Quebec coroner orders public inquiry into Old Montreal fire that killed mother, daughter | CBC News
Quebec’s chief coroner has ordered a public inquiry into the deaths of two people who died in a major fire in Old Montreal last week.
Coroner Reno Bernier ordered the inquiry at the request of Public Security Minister François Bonnardel.
Léonor Geraudie, 43, and her seven-year-old daughter Vérane Reynaud-Geraudie, who were French nationals, died inside a three-storey, 100-year-old building on Notre-Dame Street when a suspicious fire broke out early Friday morning.
The building housed a restaurant on the main floor and a hostel upstairs.
This is the second coroner’s inquiry into a suspicious fire at an Old Montreal building in just over a year and a half. In March 2023, a fire in a building on Place D’Youville killed seven people.

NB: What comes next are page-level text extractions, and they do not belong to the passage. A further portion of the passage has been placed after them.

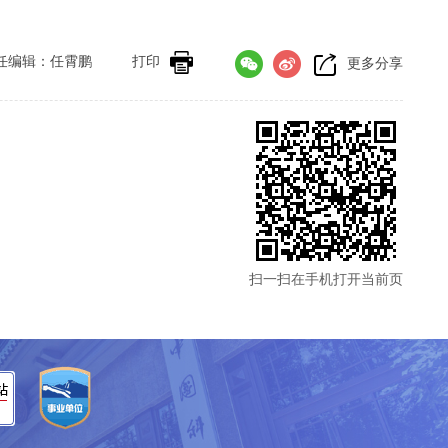
任编辑：任霄鹏
打印
更多分享
扫一扫在手机打开当前页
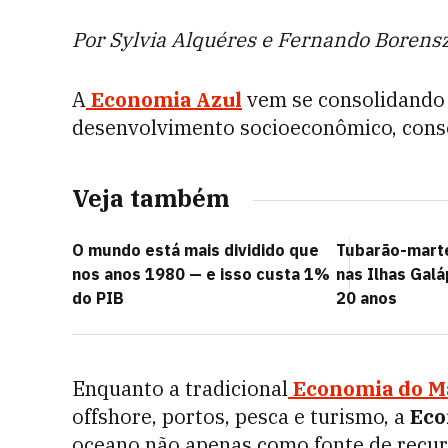
Por Sylvia Alquéres e Fernando Borensz
A
Economia Azul
vem se consolidando
desenvolvimento socioeconômico, conse
Veja também
O mundo está mais dividido que
Tubarão-marte
nos anos 1980 — e isso custa 1%
nas Ilhas Gal
do PIB
20 anos
Enquanto a tradicional
Economia do M
offshore, portos, pesca e turismo, a
Eco
oceano não apenas como fonte de recu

Both buildings at the heart of the inquiries are owned by Émile-Haim Benamor.
The first inquiry was ordered in April 2023, but has been delayed due to the ongoing criminal investigation.
Coroner Géhane Kamel is presiding over both inquiries, which will make recommendations, where appropriate, to prevent further deaths in similar circumstances.
Given their similarities, Kamel could eventually decide to combine the two, a news release from the coroner’s office reads.
The terms of the inquiries and hearings will ensure that the ongoing judicial processes in these two cases are not compromised, the release says.